直到入簾的輪廓逐漸清晰,她愕然坐起牽動傷口冷吸幾口氣,抓住身邊人的衣服,焦急問:“昭華,你,你怎么來了?”
傅昭華憐惜的將她摟在懷里,輕輕說:“你醒了,真的嚇壞我了。”
“昭華。”傅遺璦依偎在他懷里,呼吸著屬于他冷沉沉的氣息,感覺熱流從心口緩慢流淌著,嘆了口氣,“讓你看笑話了。”
“我會笑話你,一年的時間你就被折磨成如今這樣,我怎會不笑話你,我的姐姐,曾經的女帝現今的太上皇,卻沒想到被他稹帝打得只剩半口氣,一身傷痕。”
她離開他的懷抱,驀地開口:“是我的錯,我確實給了他那寵妃一記耳光,卻不知那女人已生陰謀將我圈進去了,也是我沒有沉住氣下手重了,可我不是有意的,我當時被逼瘋了。”
“我相信你,你說的話我都信。”傅昭華俊美的臉上露出笑容,很淺很淺不易察覺,然傅遺璦卻能看出他真的笑了,從小到大也只有他偶爾不經意的微笑才能被她看出。
她垂下腦袋,柔亮的長發貼在臉側遮住蒼白的容顏,“我的身份是不是……”
“如今你是元國太上皇這事實足以讓人對你敬畏七分,我來此地與稹帝商討戰略是假,真正的目的是帶你回元國。”
“昭華……”
傅昭華語氣頗為陰狠道:“你放心,我即已來了斷斷不會輕饒了那女人。”
“不,此事你莫要插手,這是我與她的事,昭華你不懂女人的心思,你們男人的戰場硝煙彌漫,而女人的戰場則是血流成河。蕭棠,我不會放過她,多虧她我這一身傷痕累累,也多虧她我與蘇婳緣分已盡,所以我豈能放過她。
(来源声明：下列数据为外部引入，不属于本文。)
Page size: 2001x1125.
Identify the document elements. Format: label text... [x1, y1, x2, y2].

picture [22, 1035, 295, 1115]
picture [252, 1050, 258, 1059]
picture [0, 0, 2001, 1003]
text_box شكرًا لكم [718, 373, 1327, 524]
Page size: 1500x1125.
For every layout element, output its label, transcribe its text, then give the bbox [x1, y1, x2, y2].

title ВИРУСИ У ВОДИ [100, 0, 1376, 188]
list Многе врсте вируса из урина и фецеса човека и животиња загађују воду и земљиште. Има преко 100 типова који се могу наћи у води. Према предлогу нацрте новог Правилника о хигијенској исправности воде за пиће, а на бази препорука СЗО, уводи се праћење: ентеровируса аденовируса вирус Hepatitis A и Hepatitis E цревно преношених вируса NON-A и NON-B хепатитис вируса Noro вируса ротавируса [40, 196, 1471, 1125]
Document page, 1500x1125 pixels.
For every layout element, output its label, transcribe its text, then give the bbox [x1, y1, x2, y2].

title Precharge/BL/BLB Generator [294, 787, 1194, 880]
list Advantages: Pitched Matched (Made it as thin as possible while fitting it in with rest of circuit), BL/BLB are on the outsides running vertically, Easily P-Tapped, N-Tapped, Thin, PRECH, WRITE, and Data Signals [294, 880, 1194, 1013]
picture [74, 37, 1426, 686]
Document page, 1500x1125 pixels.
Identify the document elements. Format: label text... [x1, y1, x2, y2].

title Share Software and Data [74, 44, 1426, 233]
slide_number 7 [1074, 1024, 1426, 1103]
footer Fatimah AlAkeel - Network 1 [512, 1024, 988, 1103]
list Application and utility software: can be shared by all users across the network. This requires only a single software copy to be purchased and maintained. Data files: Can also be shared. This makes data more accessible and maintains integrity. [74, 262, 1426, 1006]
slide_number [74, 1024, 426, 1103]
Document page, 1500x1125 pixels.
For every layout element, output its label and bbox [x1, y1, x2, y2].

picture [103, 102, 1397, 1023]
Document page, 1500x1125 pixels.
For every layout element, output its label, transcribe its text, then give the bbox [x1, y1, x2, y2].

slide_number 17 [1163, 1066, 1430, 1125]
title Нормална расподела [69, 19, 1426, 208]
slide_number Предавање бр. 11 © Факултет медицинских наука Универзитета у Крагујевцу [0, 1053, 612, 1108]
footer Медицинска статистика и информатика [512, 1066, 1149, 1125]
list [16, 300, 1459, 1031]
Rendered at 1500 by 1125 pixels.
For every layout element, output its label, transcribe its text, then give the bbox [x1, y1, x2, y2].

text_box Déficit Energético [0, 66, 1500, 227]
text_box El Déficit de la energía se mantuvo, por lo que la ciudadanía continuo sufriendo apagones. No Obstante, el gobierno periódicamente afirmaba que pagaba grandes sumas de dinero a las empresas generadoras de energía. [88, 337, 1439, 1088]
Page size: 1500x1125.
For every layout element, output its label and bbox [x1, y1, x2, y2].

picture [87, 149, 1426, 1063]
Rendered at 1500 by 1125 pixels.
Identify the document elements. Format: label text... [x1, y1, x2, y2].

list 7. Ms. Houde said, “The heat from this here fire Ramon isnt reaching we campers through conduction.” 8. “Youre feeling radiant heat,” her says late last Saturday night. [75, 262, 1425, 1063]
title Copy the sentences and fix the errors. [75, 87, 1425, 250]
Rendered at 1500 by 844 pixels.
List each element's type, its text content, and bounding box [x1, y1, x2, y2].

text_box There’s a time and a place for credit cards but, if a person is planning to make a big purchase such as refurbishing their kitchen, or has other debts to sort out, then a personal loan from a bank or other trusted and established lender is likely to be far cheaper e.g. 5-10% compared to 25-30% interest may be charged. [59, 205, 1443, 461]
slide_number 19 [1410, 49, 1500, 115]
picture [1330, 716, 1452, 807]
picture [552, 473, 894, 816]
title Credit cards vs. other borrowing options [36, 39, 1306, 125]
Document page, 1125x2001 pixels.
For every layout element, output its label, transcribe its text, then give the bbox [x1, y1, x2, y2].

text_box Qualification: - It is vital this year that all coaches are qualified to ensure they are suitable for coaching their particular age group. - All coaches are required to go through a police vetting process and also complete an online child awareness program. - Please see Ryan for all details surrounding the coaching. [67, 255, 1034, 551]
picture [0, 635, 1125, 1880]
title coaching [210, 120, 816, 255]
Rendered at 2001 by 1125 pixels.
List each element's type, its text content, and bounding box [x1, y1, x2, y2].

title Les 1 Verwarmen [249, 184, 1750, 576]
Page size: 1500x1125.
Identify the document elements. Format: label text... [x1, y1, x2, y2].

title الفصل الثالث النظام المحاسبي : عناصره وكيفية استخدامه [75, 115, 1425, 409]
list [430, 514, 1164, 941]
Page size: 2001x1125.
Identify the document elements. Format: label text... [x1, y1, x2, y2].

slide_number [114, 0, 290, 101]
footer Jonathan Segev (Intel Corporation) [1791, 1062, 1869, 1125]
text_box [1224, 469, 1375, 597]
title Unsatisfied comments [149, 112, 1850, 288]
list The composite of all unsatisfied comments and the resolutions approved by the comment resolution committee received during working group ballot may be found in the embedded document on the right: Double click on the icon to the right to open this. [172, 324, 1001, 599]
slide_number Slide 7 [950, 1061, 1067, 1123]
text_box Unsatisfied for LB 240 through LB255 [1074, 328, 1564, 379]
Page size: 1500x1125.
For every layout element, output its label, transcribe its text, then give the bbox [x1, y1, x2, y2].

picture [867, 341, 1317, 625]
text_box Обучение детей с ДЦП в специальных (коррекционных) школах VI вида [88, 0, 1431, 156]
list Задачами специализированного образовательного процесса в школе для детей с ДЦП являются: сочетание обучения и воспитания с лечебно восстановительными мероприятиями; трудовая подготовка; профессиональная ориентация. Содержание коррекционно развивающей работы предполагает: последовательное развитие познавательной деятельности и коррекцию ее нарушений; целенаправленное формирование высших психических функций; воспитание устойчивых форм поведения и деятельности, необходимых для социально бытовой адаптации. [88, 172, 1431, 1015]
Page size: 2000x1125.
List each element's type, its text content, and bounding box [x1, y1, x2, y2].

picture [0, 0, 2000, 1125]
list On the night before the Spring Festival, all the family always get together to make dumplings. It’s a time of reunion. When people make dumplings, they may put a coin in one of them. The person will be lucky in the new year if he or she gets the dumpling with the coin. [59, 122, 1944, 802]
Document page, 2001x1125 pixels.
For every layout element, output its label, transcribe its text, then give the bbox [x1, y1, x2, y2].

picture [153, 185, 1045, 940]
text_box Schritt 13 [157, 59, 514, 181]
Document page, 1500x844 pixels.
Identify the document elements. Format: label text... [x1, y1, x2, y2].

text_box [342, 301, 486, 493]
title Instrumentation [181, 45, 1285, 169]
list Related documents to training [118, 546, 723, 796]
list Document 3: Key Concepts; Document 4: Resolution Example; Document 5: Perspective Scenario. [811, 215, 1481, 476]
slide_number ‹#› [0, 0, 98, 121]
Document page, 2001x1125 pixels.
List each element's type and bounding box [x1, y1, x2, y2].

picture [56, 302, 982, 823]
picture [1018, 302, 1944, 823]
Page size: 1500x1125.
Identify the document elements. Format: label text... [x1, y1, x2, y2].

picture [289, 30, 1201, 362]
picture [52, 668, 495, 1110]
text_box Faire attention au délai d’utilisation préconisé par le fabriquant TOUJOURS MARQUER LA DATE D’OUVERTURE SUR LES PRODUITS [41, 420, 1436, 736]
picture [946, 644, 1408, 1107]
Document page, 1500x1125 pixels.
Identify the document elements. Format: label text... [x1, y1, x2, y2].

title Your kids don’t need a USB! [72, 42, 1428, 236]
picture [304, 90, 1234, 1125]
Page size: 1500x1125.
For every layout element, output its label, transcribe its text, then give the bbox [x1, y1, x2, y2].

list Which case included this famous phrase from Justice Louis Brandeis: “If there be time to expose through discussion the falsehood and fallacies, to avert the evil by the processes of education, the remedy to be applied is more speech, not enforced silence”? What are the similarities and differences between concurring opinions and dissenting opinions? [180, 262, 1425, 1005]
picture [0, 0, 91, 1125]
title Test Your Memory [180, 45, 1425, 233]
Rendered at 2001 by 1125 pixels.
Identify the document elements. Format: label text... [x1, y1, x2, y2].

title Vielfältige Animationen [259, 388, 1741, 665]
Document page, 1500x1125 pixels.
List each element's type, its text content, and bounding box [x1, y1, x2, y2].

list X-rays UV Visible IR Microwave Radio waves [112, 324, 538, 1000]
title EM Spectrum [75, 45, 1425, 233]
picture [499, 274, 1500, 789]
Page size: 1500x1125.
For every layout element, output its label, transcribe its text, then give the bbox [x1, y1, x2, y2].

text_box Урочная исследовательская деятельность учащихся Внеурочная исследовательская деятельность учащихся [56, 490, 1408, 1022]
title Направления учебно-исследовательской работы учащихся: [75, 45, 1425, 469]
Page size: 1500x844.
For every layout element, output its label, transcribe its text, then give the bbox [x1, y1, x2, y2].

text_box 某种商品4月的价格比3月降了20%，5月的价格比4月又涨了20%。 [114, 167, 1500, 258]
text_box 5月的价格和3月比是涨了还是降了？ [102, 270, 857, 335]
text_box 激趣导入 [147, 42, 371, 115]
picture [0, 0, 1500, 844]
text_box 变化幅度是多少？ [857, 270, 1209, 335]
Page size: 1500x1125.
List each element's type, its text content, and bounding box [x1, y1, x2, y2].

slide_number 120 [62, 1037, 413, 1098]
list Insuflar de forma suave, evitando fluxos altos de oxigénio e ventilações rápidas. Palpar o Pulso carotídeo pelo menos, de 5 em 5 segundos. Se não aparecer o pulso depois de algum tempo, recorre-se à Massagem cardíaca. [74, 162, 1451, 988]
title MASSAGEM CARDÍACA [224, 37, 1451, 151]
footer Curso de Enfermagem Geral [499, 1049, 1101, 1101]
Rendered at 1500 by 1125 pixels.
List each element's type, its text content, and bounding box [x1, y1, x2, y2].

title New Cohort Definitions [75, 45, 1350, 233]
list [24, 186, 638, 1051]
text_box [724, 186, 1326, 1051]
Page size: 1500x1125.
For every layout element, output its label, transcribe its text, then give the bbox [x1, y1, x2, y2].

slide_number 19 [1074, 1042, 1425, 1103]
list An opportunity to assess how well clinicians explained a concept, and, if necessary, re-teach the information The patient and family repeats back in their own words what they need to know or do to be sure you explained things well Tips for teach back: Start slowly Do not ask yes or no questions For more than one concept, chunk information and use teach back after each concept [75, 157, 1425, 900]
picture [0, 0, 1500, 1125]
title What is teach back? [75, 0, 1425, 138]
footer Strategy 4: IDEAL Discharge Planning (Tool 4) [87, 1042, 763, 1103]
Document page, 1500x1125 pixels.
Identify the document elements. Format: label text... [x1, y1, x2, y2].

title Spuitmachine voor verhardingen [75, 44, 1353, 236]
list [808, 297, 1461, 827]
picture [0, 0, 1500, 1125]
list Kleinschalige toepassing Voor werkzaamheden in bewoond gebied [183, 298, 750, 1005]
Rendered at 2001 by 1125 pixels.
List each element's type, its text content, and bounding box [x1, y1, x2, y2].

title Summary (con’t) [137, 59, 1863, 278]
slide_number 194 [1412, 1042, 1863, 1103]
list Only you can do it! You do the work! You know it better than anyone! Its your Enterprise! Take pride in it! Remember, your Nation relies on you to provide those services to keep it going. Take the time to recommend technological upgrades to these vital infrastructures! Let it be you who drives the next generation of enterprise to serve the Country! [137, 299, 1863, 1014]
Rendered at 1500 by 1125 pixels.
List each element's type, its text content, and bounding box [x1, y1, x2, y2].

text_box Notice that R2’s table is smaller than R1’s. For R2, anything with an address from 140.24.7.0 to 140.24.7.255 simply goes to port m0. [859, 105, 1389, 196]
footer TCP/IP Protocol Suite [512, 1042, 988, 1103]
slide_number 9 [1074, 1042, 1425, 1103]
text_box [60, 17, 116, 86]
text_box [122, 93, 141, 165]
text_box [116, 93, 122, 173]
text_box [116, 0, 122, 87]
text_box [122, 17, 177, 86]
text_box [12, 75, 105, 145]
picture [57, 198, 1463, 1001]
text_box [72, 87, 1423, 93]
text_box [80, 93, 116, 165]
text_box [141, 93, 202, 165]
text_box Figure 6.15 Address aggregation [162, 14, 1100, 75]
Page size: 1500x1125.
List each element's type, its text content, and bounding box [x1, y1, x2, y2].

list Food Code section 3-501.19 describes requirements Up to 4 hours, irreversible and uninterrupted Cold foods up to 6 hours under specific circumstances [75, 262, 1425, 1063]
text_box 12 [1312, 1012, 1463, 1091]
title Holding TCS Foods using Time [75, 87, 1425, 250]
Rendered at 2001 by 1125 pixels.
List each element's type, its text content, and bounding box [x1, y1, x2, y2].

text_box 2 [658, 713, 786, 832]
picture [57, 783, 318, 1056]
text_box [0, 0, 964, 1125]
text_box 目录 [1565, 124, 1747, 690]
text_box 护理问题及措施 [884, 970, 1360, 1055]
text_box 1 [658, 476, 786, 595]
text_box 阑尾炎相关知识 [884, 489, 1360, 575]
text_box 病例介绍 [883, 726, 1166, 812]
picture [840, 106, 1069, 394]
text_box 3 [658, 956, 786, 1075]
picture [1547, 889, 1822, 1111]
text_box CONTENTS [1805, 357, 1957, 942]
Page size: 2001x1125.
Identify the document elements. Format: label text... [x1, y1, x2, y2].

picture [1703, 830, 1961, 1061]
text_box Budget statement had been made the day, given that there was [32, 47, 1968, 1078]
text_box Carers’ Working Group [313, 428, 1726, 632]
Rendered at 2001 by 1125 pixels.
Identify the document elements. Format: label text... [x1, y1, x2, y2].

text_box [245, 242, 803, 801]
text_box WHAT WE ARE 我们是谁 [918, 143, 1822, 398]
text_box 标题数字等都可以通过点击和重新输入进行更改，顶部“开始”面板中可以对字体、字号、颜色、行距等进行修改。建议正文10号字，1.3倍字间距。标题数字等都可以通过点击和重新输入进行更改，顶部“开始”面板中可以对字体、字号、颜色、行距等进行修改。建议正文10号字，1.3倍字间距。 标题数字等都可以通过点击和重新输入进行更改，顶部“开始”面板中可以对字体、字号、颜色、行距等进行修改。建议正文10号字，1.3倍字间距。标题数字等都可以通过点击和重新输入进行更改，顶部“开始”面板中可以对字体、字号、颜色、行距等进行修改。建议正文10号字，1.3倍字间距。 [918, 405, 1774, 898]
”傅遺璦擰眉沉思,不緊不慢道。
“就你這心慈手軟的性子,你還不放過誰人。”妖嬈清越的聲音自門外響起,傅遺璦抬頭看去,只見紅衣在空中翻了幾滾,翩然飄落,長發如流水傾瀉美的驚心動魄,白徵端著藥走到榻前,將藥遞給傅昭華對她說:“來,先喝藥吧。”
傅遺璦看見那綠油油的藥汁,心里發悚,這藥怎么跟她過不去呢,就著傅昭華的手閉上眼睛喝了下去,隨之吃下白徵給的糖糕,化解了口中的苦。
“乖。”白徵接過藥碗放在一邊,摸了摸她的額頭,“幸好沒有發燒,否則你要吃苦頭了。”
“不知西燕陛下來此,是我失禮了。”傅遺璦頷首微笑道。
“再失禮的樣子我都見過何須你這次行此大禮呢,你是太上皇之于身份我該向你行禮才是,哎,稹帝下手太狠你的傷口沒有半年是無法愈合的。”白徵眼底遺漏憐憫之色看了看她,擔心她會為此憂愁。
然傅遺璦卻點了點頭,兀幾笑了。
事情已經走到這一步,她也只能慢慢養傷了。
“可否告訴我,昭華怎么與西燕陛下一同前來?你們早就認識?”
傅昭華瞥了眼白徵,轉過視線對她道:“待我與你詳說吧。”
原來,傅昭華在拜訪稹帝前就已去西燕仿過了白徵,兩人興趣盎然便下了盤棋,誰贏誰就做東負責去稹國的一切費用,傅昭華贏了,竟也是以半子贏得全局,下棋手法與她如出一轍,這讓白徵有些懷疑便讓人去查探她的身份,最后也是無功而返。后來他想到手中還有一份與元國的聯姻懿旨,是她的父皇明宗帝交給他的密詔,白徵便將懿旨交給傅昭華看看,她這弟弟一看整張臉更加冷若冰霜,因為這是一份婚書。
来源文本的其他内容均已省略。